Why Compose enforces this
A @Composable function isn't a normal function. The Compose compiler rewrites it to receive a hidden Composer parameter that tracks where you are in the UI tree, so it can remember state and recompose only what changed. That machinery only exists inside a composable calling context. Call one from ordinary code and there's no Composer to thread through — hence the error. In short, @Composable is a calling convention, not just a label.
Cause 1 — calling a composable from onClick
This is the classic. You can't invoke AlertDialog(...) from inside onClick, because the click lambda runs outside composition:
// ❌ Wrong
Button(onClick = {
AlertDialog(...) // not a composable context
}) { Text("Delete") }
Instead, flip a state flag in onClick and render the dialog in the composition based on that state:
// ✅ Right
var showDialog by remember { mutableStateOf(false) }
Button(onClick = { showDialog = true }) { Text("Delete") }
if (showDialog) {
AlertDialog(
onDismissRequest = { showDialog = false },
/* ... */
)
}
The event handler mutates state; the composition reacts. That inversion is the whole model.

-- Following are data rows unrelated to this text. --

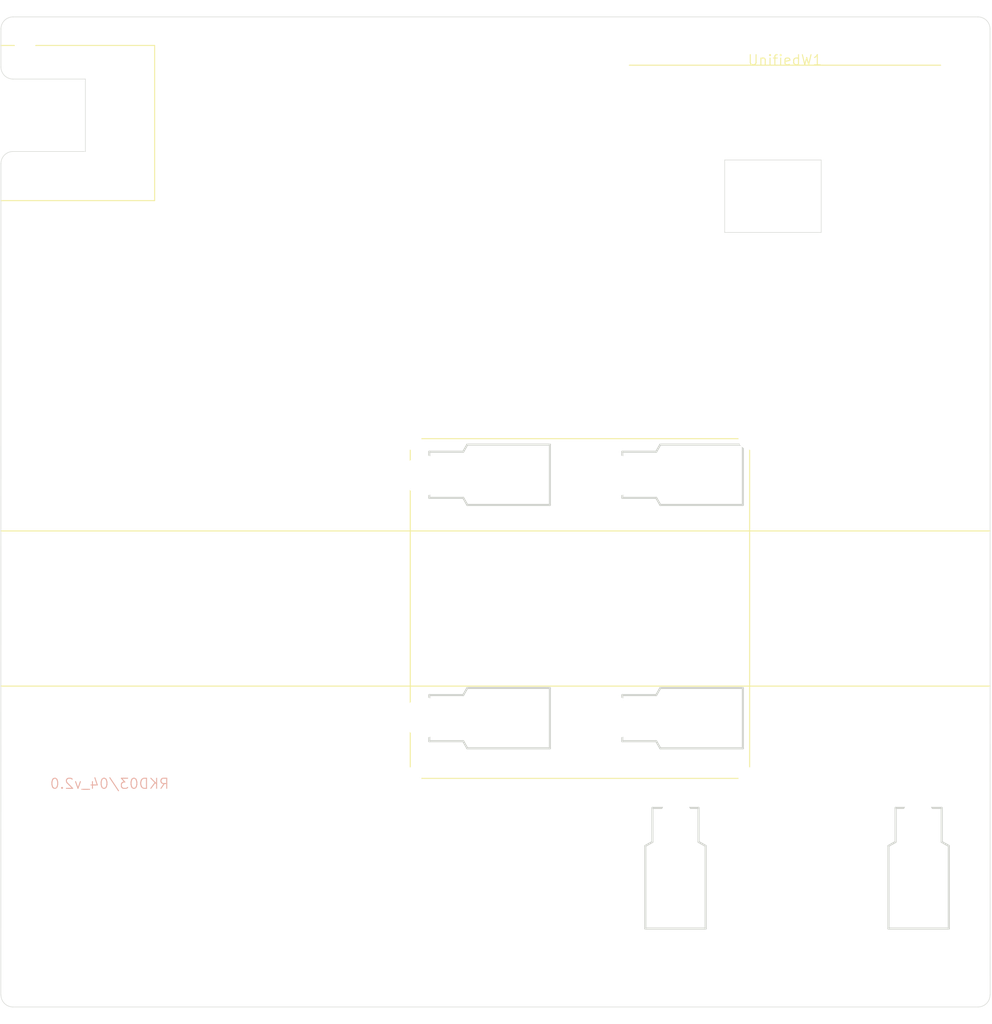
<source format=kicad_pcb>
(kicad_pcb
	(version 20240108)
	(generator "pcbnew")
	(generator_version "8.0")
	(general
		(thickness 1.6)
		(legacy_teardrops no)
	)
	(paper "A4")
	(layers
		(0 "F.Cu" signal)
		(31 "B.Cu" signal)
		(32 "B.Adhes" user "B.Adhesive")
		(33 "F.Adhes" user "F.Adhesive")
		(34 "B.Paste" user)
		(35 "F.Paste" user)
		(36 "B.SilkS" user "B.Silkscreen")
		(37 "F.SilkS" user "F.Silkscreen")
		(38 "B.Mask" user)
		(39 "F.Mask" user)
		(40 "Dwgs.User" user "User.Drawings")
		(41 "Cmts.User" user "User.Comments")
		(42 "Eco1.User" user "User.Eco1")
		(43 "Eco2.User" user "User.Eco2")
		(44 "Edge.Cuts" user)
		(45 "Margin" user)
		(46 "B.CrtYd" user "B.Courtyard")
		(47 "F.CrtYd" user "F.Courtyard")
		(48 "B.Fab" user)
		(49 "F.Fab" user)
		(50 "User.1" user)
		(51 "User.2" user)
		(52 "User.3" user)
		(53 "User.4" user)
		(54 "User.5" user)
		(55 "User.6" user)
		(56 "User.7" user)
		(57 "User.8" user)
		(58 "User.9" user)
	)
	(setup
		(pad_to_mask_clearance 0)
		(allow_soldermask_bridges_in_footprints no)
		(pcbplotparams
			(layerselection 0x00010f0_ffffffff)
			(plot_on_all_layers_selection 0x0000000_00000000)
			(disableapertmacros no)
			(usegerberextensions no)
			(usegerberattributes no)
			(usegerberadvancedattributes no)
			(creategerberjobfile no)
			(dashed_line_dash_ratio 12.000000)
			(dashed_line_gap_ratio 3.000000)
			(svgprecision 4)
			(plotframeref no)
			(viasonmask no)
			(mode 1)
			(useauxorigin no)
			(hpglpennumber 1)
			(hpglpenspeed 20)
			(hpglpendiameter 15.000000)
			(pdf_front_fp_property_popups yes)
			(pdf_back_fp_property_popups yes)
			(dxfpolygonmode yes)
			(dxfimperialunits yes)
			(dxfusepcbnewfont yes)
			(psnegative no)
			(psa4output no)
			(plotreference yes)
			(plotvalue yes)
			(plotfptext yes)
			(plotinvisibletext no)
			(sketchpadsonfab no)
			(subtractmaskfromsilk no)
			(outputformat 1)
			(mirror no)
			(drillshape 0)
			(scaleselection 1)
			(outputdirectory "../../../Order/20241231/RKD03/Bottom/")
		)
	)
	(net 0 "")
	(footprint "Rikkodo_FootPrint:rkd_SekiBall_ScrewHall" (layer "F.Cu") (at 100.012584 75.009438 90))
	(footprint "kbd_Hole:m2_Screw_Hole" (layer "F.Cu") (at 138.1125 111.91875))
	(footprint "Rikkodo_FootPrint:rkd_picot5400_BTM" (layer "F.Cu") (at 100.0125 75.009375))
	(footprint "kbd_SW:CherryMX_stab_2u" (layer "F.Cu") (at 73.81875 73.81875 -90))
	(footprint "kbd_SW:CherryMX_stab_2u" (layer "F.Cu") (at 64.2937 102.3938))
	(footprint "kbd_Hole:m2_Screw_Hole" (layer "F.Cu") (at 45.24375 111.91875))
	(footprint "kbd_Hole:m2_Screw_Hole" (layer "F.Cu") (at 97.63125 19.05))
	(footprint "Rikkodo_FootPrint:rkd_unified_wid_BTM" (layer "F.Cu") (at 120.253125 21.43125))
	(footprint "Rikkodo_FootPrint:rkd_Bot_ChocV2_2u" (layer "F.Cu") (at 111.91875 73.81875 90))
	(footprint "kbd_Hole:m2_Screw_Hole" (layer "F.Cu") (at 45.24375 19.05))
	(footprint "Rikkodo_FootPrint:rkd_Bot_ChocV2_2u" (layer "F.Cu") (at 92.86875 73.81875 90))
	(footprint "Rikkodo_FootPrint:rkd_SekiBall_ScrewHall" (layer "F.Cu") (at 130.96886 31.551589 90))
	(footprint "Rikkodo_FootPrint:rkd_Bot_ChocV2_2u" (layer "F.Cu") (at 121.44375 102.39375))
	(footprint "Rikkodo_FootPrint:rkd_SekiBall_ScrewHall" (layer "F.Cu") (at 100.012584 75.009375))
	(footprint "kbd_SW:CherryMX_stab_2u" (layer "F.Cu") (at 130.96875 73.81875 -90))
	(footprint "kbd_SW:CherryMX_stab_2u" (layer "F.Cu") (at 54.76875 73.81875 -90))
	(footprint "kbd_SW:CherryMX_stab_2u" (layer "F.Cu") (at 92.86875 73.81875 -90))
	(footprint "kbd_Hole:m2_Screw_Hole" (layer "F.Cu") (at 45.24375 47.625))
	(footprint "kbd_SW:CherryMX_stab_2u" (layer "F.Cu") (at 111.91875 73.81875 -90))
	(footprint "Rikkodo_FootPrint:rkd_SekiBall_ScrewHall" (layer "F.Cu") (at 130.96886 31.551589))
	(footprint "kbd_SW:CherryMX_stab_2u" (layer "F.Cu") (at 121.4437 102.3938))
	(footprint "kbd_Hole:m2_Screw_Hole" (layer "F.Cu") (at 138.1125 47.625))
	(footprint "Rikkodo_FootPrint:rkd_Point_Screw_Hall" (layer "F.Cu") (at 130.96875 30.95625))
	(gr_line
		(start 42.8625 82.659375)
		(end 140.49375 82.659375)
		(stroke
			(width 0.1)
			(type default)
		)
		(layer "F.SilkS")
		(uuid "277c1915-63b5-41be-aeb3-c32874d12db5")
	)
	(gr_line
		(start 140.49375 67.359375)
		(end 42.8625 67.359375)
		(stroke
			(width 0.1)
			(type default)
		)
		(layer "F.SilkS")
		(uuid "2bf009a3-2c9d-41fe-8b30-b915980ac5f4")
	)
	(gr_line
		(start 58.033025 19.484375)
		(end 58.033025 34.784375)
		(stroke
			(width 0.1)
			(type default)
		)
		(layer "F.SilkS")
		(uuid "3c39c93f-53b1-4d5c-91a7-c3d90e45635c")
	)
	(gr_line
		(start 58.033025 19.484375)
		(end 42.8625 19.484375)
		(stroke
			(width 0.1)
			(type default)
		)
		(layer "F.SilkS")
		(uuid "a6e699be-ca5e-4f0f-a11a-0dfac4b4684c")
	)
	(gr_line
		(start 58.033025 34.784375)
		(end 42.8625 34.784375)
		(stroke
			(width 0.1)
			(type default)
		)
		(layer "F.SilkS")
		(uuid "d19b11db-e483-4fd5-a699-b8e9fddfab2b")
	)
	(gr_line
		(start 140.493815 16.668749)
		(end 100.012565 16.668749)
		(stroke
			(width 0.1)
			(type default)
		)
		(layer "Cmts.User")
		(uuid "0f8820ef-5daf-47e4-bf6f-b4ce993d406f")
	)
	(gr_line
		(start 100.0125 16.66875)
		(end 100.0125 26.19375)
		(stroke
			(width 0.1)
			(type default)
		)
		(layer "Cmts.User")
		(uuid "32a0dcfa-56e4-46c4-9b02-270b998653c4")
	)
	(gr_circle
		(center 45.24375 111.91875)
		(end 44.053125 111.91875)
		(stroke
			(width 0.1)
			(type default)
		)
		(fill none)
		(layer "Cmts.User")
		(uuid "47e4e50c-f5f2-4c21-9a0a-4e56c63d58b3")
	)
	(gr_circle
		(center 138.1125 47.625)
		(end 136.921875 47.625)
		(stroke
			(width 0.1)
			(type default)
		)
		(fill none)
		(layer "Cmts.User")
		(uuid "602b1717-f9d6-43c2-b243-4a0ebbfb375c")
	)
	(gr_line
		(start 140.493815 26.193749)
		(end 140.493815 16.668749)
		(stroke
			(width 0.1)
			(type default)
		)
		(layer "Cmts.User")
		(uuid "763df813-8f6c-42ee-99fd-049f5d775743")
	)
	(gr_line
		(start 100.012565 26.193749)
		(end 140.493815 26.193749)
		(stroke
			(width 0.1)
			(type default)
		)
		(layer "Cmts.User")
		(uuid "9869ac4c-76d1-4515-be7a-e0ec60e168e5")
	)
	(gr_circle
		(center 120.253125 21.43125)
		(end 120.253125 20.240625)
		(stroke
			(width 0.1)
			(type default)
		)
		(fill none)
		(layer "Cmts.User")
		(uuid "add99f7b-ad6d-468d-95a5-659b1e3c7ff2")
	)
	(gr_circle
		(center 100.012584 75.009438)
		(end 100.012584 73.818813)
		(stroke
			(width 0.1)
			(type default)
		)
		(fill none)
		(layer "Cmts.User")
		(uuid "bad92ebe-9a83-49bc-9b9d-4277cbfad4fb")
	)
	(gr_circle
		(center 45.24375 47.625)
		(end 44.053125 47.625)
		(stroke
			(width 0.1)
			(type default)
		)
		(fill none)
		(layer "Cmts.User")
		(uuid "ea1e7588-5142-44ec-ad0d-7b6e561c0845")
	)
	(gr_circle
		(center 100.012398 75.009362)
		(end 98.821773 75.009362)
		(stroke
			(width 0.1)
			(type default)
		)
		(fill none)
		(layer "Cmts.User")
		(uuid "eb494280-2587-4da9-b536-71d6cd18932b")
	)
	(gr_circle
		(center 138.1125 111.91875)
		(end 136.921875 111.91875)
		(stroke
			(width 0.1)
			(type default)
		)
		(fill none)
		(layer "Cmts.User")
		(uuid "f40ee500-9368-481b-ac3f-462ba0482b3a")
	)
	(gr_arc
		(start 140.493775 113.10935)
		(mid 140.145059 113.951274)
		(end 139.30315 114.299975)
		(stroke
			(width 0.05)
			(type default)
		)
		(layer "Edge.Cuts")
		(uuid "06c30320-e520-49d0-914b-c0f83884b02a")
	)
	(gr_line
		(start 114.300051 30.779793)
		(end 123.825051 30.779793)
		(stroke
			(width 0.05)
			(type default)
		)
		(layer "Edge.Cuts")
		(uuid "07aa348f-af80-4216-ab67-f0e419027d9e")
	)
	(gr_line
		(start 114.299901 37.923549)
		(end 114.300051 30.779793)
		(stroke
			(width 0.05)
			(type default)
		)
		(layer "Edge.Cuts")
		(uuid "12ebc4c6-74e5-4684-a195-0182b60bf92a")
	)
	(gr_line
		(start 42.862463 31.132729)
		(end 42.853125 113.109375)
		(stroke
			(width 0.05)
			(type default)
		)
		(layer "Edge.Cuts")
		(uuid "160202f5-83a4-4a23-ba9f-183d17cd3399")
	)
	(gr_line
		(start 44.053088 22.798348)
		(end 51.196934 22.798348)
		(stroke
			(width 0.05)
			(type default)
		)
		(layer "Edge.Cuts")
		(uuid "546124e6-46c8-4faa-aa72-50f4eb35783d")
	)
	(gr_line
		(start 140.49375 17.859375)
		(end 140.503125 113.109375)
		(stroke
			(width 0.05)
			(type default)
		)
		(layer "Edge.Cuts")
		(uuid "5a613d65-b8b3-44c6-8117-b83f742d758c")
	)
	(gr_arc
		(start 44.05315 114.3)
		(mid 43.211244 113.951281)
		(end 42.862525 113.109375)
		(stroke
			(width 0.05)
			(type default)
		)
		(layer "Edge.Cuts")
		(uuid "69d9bbbc-fc1d-4bca-8f58-26302ba7e9c9")
	)
	(gr_line
		(start 139.303125 16.66875)
		(end 44.05315 16.66875)
		(stroke
			(width 0.05)
			(type default)
		)
		(layer "Edge.Cuts")
		(uuid "8da82672-318b-4a85-b2fb-2807bcef0fb7")
	)
	(gr_line
		(start 123.824901 37.923549)
		(end 114.299901 37.923549)
		(stroke
			(width 0.05)
			(type default)
		)
		(layer "Edge.Cuts")
		(uuid "a0dc8663-fb8a-4325-8e33-d48c72f38690")
	)
	(gr_line
		(start 123.825051 30.779793)
		(end 123.824901 37.923549)
		(stroke
			(width 0.05)
			(type default)
		)
		(layer "Edge.Cuts")
		(uuid "a372e235-6747-47d5-b35e-688e89ab5d45")
	)
	(gr_arc
		(start 44.053088 22.798348)
		(mid 43.211214 22.449612)
		(end 42.862463 21.607723)
		(stroke
			(width 0.05)
			(type default)
		)
		(layer "Edge.Cuts")
		(uuid "a9fb760f-9655-40cd-a4f5-640499d08137")
	)
	(gr_line
		(start 51.196784 29.942104)
		(end 44.053088 29.942104)
		(stroke
			(width 0.05)
			(type default)
		)
		(layer "Edge.Cuts")
		(uuid "bc123399-9c27-4e05-81ce-32f69bac9827")
	)
	(gr_arc
		(start 42.862525 17.859375)
		(mid 43.211261 17.017501)
		(end 44.05315 16.66875)
		(stroke
			(width 0.05)
			(type default)
		)
		(layer "Edge.Cuts")
		(uuid "c49f71fd-5d5a-4227-a752-6564f5e15a4b")
	)
	(gr_line
		(start 44.05315 114.3)
		(end 139.30315 114.299975)
		(stroke
			(width 0.05)
			(type default)
		)
		(layer "Edge.Cuts")
		(uuid "cc3a1d61-1c7a-486d-8a39-7cedbdc94c6d")
	)
	(gr_line
		(start 42.862525 17.859375)
		(end 42.862463 21.607723)
		(stroke
			(width 0.05)
			(type default)
		)
		(layer "Edge.Cuts")
		(uuid "dec21607-1668-4959-908e-942fc1252634")
	)
	(gr_line
		(start 51.196934 22.798348)
		(end 51.196784 29.942104)
		(stroke
			(width 0.05)
			(type default)
		)
		(layer "Edge.Cuts")
		(uuid "dfe77a83-7668-42a8-8c11-79cc26ac2419")
	)
	(gr_arc
		(start 139.303125 16.66875)
		(mid 140.144962 17.017523)
		(end 140.49375 17.859375)
		(stroke
			(width 0.05)
			(type default)
		)
		(layer "Edge.Cuts")
		(uuid "dff552dc-2291-4423-a971-786157e00f5d")
	)
	(gr_arc
		(start 42.862463 31.132729)
		(mid 43.211199 30.290855)
		(end 44.053088 29.942104)
		(stroke
			(width 0.05)
			(type default)
		)
		(layer "Edge.Cuts")
		(uuid "e5ca8fba-bfce-4cf4-b879-2dfdd92771c9")
	)
	(gr_text "RKD03/04_v2.0"
		(at 59.53125 92.86875 0)
		(layer "B.SilkS")
		(uuid "a7913299-b2e3-42fd-ad97-efed7f5bae66")
		(effects
			(font
				(size 1 1)
				(thickness 0.1)
			)
			(justify left bottom mirror)
		)
	)
	(gr_text "Picot"
		(at 97.631148 72.628112 0)
		(layer "Cmts.User")
		(uuid "980ba021-1e96-451d-a62c-7bbbb68362b3")
		(effects
			(font
				(size 1 1)
				(thickness 0.15)
			)
			(justify left bottom)
		)
	)
	(group ""
		(uuid "fe8f1475-e68f-474d-ad63-7b6b7f8c6dab")
		(members "0f8820ef-5daf-47e4-bf6f-b4ce993d406f" "32a0dcfa-56e4-46c4-9b02-270b998653c4"
			"763df813-8f6c-42ee-99fd-049f5d775743" "9869ac4c-76d1-4515-be7a-e0ec60e168e5"
			"add99f7b-ad6d-468d-95a5-659b1e3c7ff2"
		)
	)
)

</source>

Cause 2 — calling a composable from a coroutine or effect body
Launching a coroutine and calling composables inside it hits the same wall — the coroutine body isn't composable. Do the async work, store the result in state, and read that state in the composition:
// ❌ scope.launch { SomeComposable() }
// ✅
var data by remember { mutableStateOf(null) }
LaunchedEffect(Unit) { data = repository.load() }
data?.let { ItemView(it) } // composable read happens in composition
Cause 3 — a helper function that forgot its annotation
If you factored some UI into a helper but didn't annotate it, any composable call inside it fails. The fix is one word:
// ❌ fun Header() { Text("Title") }
@Composable
fun Header() { Text("Title") }
Cause 4 — trying to build UI in a ViewModel or plain class
Sometimes the error is telling you the code is in the wrong layer entirely. Composables belong in the UI/composition layer; a ViewModel should expose state (via StateFlow or Compose state), and the composable observes it. If you find yourself wanting to call a composable from a ViewModel, that's the signal to move the rendering into the composable and let it read the ViewModel's state.
A quick rule of thumb: if you're inside a lambda that reacts to something (onClick, onValueChange, a coroutine), you're outside composition — set state there. If you're in the body of an @Composable, you're inside composition — read state and call composables freely.
Snippets are minimal for clarity — adapt the state hoisting to where the data actually lives in your app.